Bread is a typical food that most people innocently feed their chickens without knowing the side effects. While chickens love eating table scraps, and most of the leftovers are usually safe for them, bread is not.
That’s not to say that bread is poisonous and chicken shouldn’t eat it. The problem with this staple breakfast meal is that your chicken’s digestive system isn’t designed for this kind of food. Therefore, if you offer large amounts of bread—both organic and non-organic—to chickens, you risk harming them.
So, before you round up crusts from a piece of bread to offer your chickens, here are all the vital things you need to know about chickens and bread.
Why Chickens Should Not Eat Bread
1. Choking Hazard
Just as with other birds like ducks, chickens crave bread. If you offer them brown or seeded bread, the more they’ll love it. However, if you feed bread to your poultry, you risk it getting stuck in their throat and choking them.
Dry bread usually expands when in the mouth, and chickens do not have teeth to grind or cut their food, so it can get stuck in the throat if the chicken tries to eat a big piece. Besides the throat, bread can also block the crop, which is a storage sack at the beginning of the chicken’s digestive system. If your brood must have bread as a treat, it would be best if you wet the slice first.
2. Not Fit for Chicken Digestive Anatomy
Here’s how a chicken digests their food: They have a part known as a crop at the base of their necks, a region where food collects after eating.
The crop is like food’s waiting bay before it proceeds to digestion. But if chicken eats bread, a piece is big enough to fill up the crop, form a ball, and potentially cause a catastrophic blockage.
3. Deadly Fermentation In a Chicken’s Body
Bread contains yeast and sugar that can ferment in the crop, elevating the pH levels of the crop’s content. If the bread is too much, it changes the microbiome, such as the bacteria that grow in the fowl’s gizzard and crop. Unfortunately, these changes can trigger chronic cases of a sour crop, a yeast infection that is difficult to treat.
4. Low-Protein Food
Bread is a nutritionally void food in chickens, ducks, and other birds, so don’t gamble that your fowls would get any value from it. Chickens, especially chicks, require high protein diets for development.
While bread can be a treat for chickens, it lacks the protein content they need. This is because a typical slice of white bread consists of only 2–3 grams of protein, not nearly as much as these birds need to develop.
5. Poor Eggshell Quality
Apart from proteins, bread is also low in calcium, a nutrient responsible for egg quality. Feeding your chicken an exclusive bread diet or too much bread can cause them to feel full longer and reduce their layer mash consumption.
Hens need adequate calcium to produce good quality and strong eggshells. While offering bread for a few days may not pose a threat, long-term provision as a sole source of food may make the eggs brittle and break more easily than usual.
6. Mycotoxins in Moldy Bread
So, your bread has expired, and you think your fowl can benefit? While most poultry owners say that they do so without noticing adverse effects, avoid offering your chicken expired, moldy bread.
Moldy food can contain mycotoxins, which will affect your chickens’ immunity and health, increasing their stress and potentially even killing them. Mycotoxicosis can also lead to liver tissue degeneration, affecting the chicken’s ability to utilize proteins, which leads to low egg production. Similarly, exposing chicken to molds may cause breathing difficulties.
Other Foods Chickens Should Not Eat
What Chickens Can Eat
Summary
As long as they are fresh and broken into small bits, a few bread scraps here and there will not kill your chickens, but they are also not the best treats. Now that you know how a chicken’s digestive system works, give the gizzard and crop a bit of help by not regularly offering bread to your brood.

Given data:

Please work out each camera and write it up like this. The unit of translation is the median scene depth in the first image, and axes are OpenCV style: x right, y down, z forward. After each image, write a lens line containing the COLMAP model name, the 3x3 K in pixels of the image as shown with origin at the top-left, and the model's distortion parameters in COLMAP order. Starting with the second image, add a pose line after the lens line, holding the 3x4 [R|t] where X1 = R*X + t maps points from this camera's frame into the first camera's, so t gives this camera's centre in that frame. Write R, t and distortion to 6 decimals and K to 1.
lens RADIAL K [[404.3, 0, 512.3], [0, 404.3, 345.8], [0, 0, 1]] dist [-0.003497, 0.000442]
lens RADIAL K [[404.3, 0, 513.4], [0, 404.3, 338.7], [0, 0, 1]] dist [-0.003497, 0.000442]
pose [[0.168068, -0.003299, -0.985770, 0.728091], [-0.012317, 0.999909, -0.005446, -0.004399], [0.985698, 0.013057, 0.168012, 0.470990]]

==

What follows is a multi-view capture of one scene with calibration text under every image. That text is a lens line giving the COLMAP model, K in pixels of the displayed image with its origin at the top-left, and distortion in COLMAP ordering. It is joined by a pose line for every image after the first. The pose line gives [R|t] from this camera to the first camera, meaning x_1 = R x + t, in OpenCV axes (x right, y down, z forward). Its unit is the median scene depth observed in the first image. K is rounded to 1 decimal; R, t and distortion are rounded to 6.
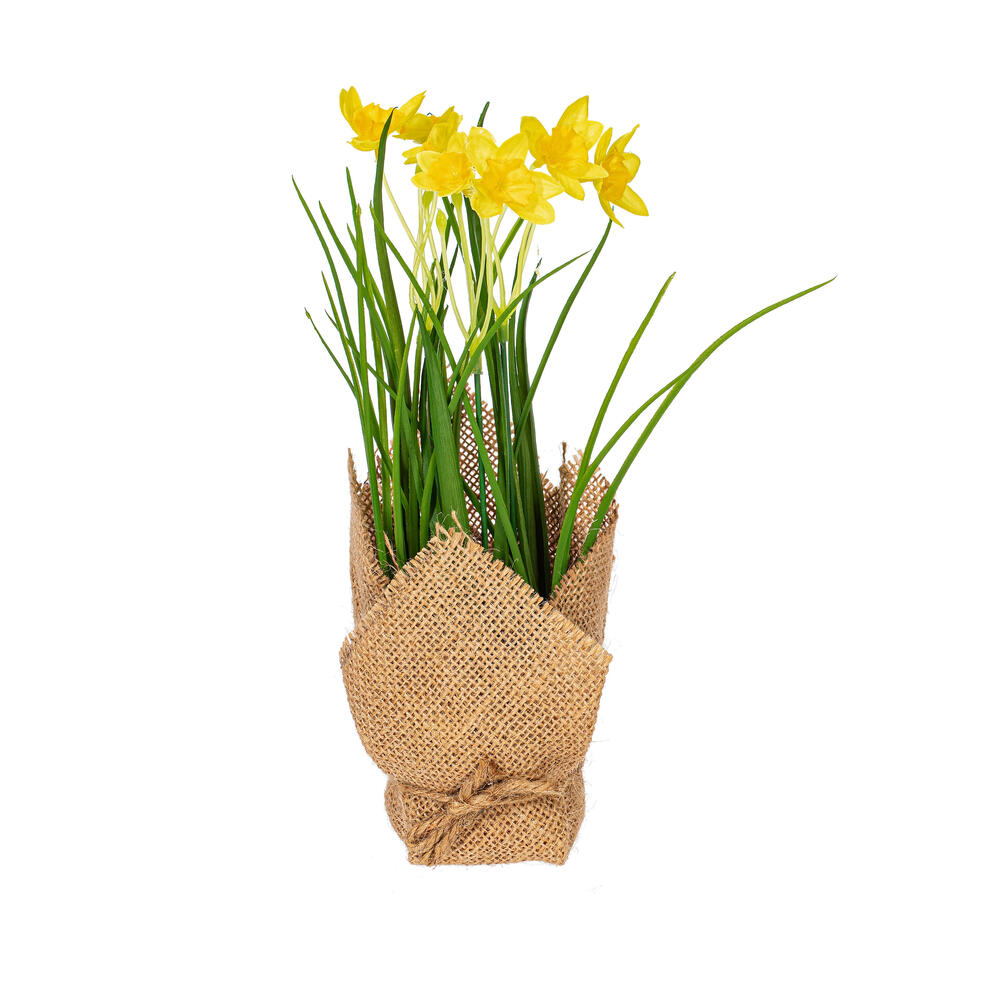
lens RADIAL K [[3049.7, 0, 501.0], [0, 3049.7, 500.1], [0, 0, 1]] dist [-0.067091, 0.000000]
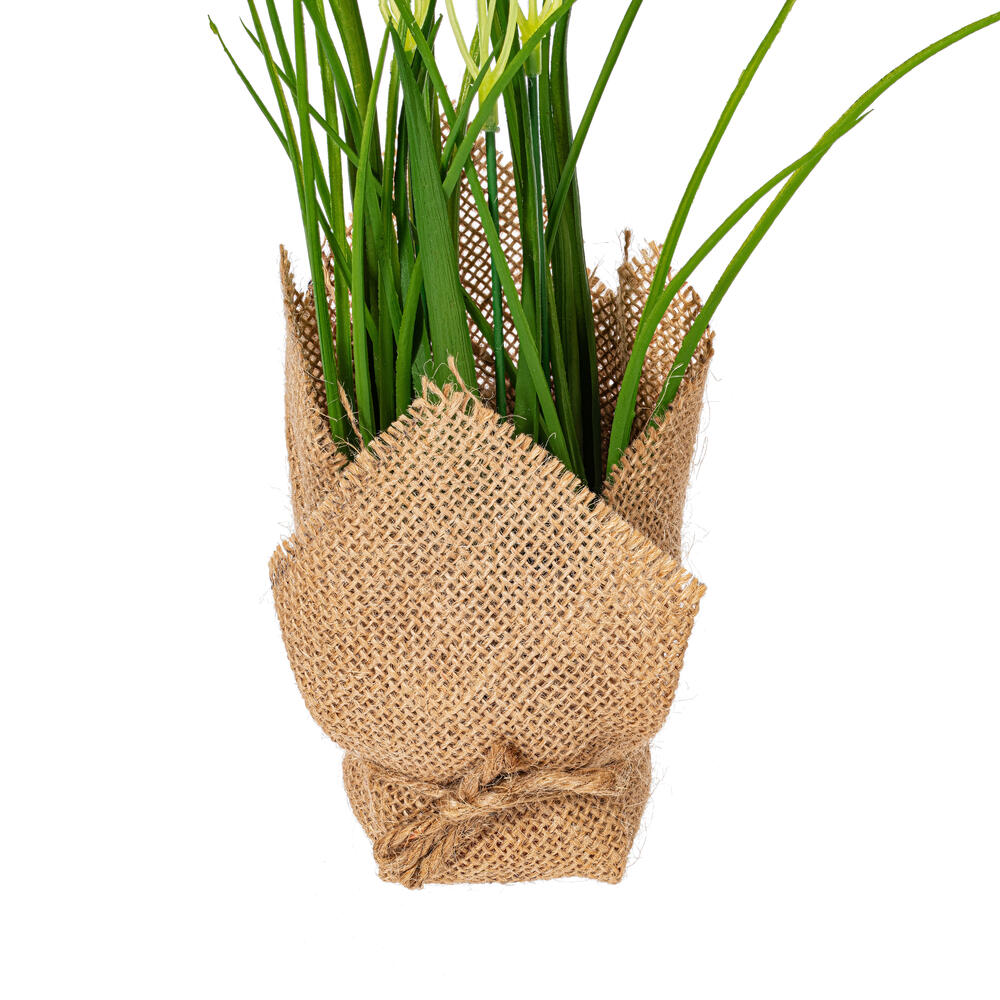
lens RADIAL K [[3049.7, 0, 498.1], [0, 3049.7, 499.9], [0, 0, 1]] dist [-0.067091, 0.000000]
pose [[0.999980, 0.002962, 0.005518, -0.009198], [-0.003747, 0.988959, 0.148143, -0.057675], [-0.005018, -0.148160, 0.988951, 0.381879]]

Prompt 1: Summarize the article on chickens and bread in two sentences.
Prompt 2: According to the article on chickens and bread, how much protein does a typical slice of white bread contain?
Prompt 3: What numbered reasons does the article on chickens and bread give for why chickens should not eat bread? List all of them.

Written response 1: Bread is not poisonous to chickens, but their digestive system isn't designed for it: it can choke them or block the crop, ferment into sour crop, and supply too little protein and calcium, while moldy bread can contain harmful mycotoxins. A few fresh scraps broken into small bits will not kill chickens, but bread is not the best treat and shouldn't be offered regularly.

Written response 2: Only 2–3 grams.

Written response 3:
1. Choking hazard
2. Not fit for chicken digestive anatomy
3. Deadly fermentation in a chicken's body
4. Low-protein food
5. Poor eggshell quality
6. Mycotoxins in moldy bread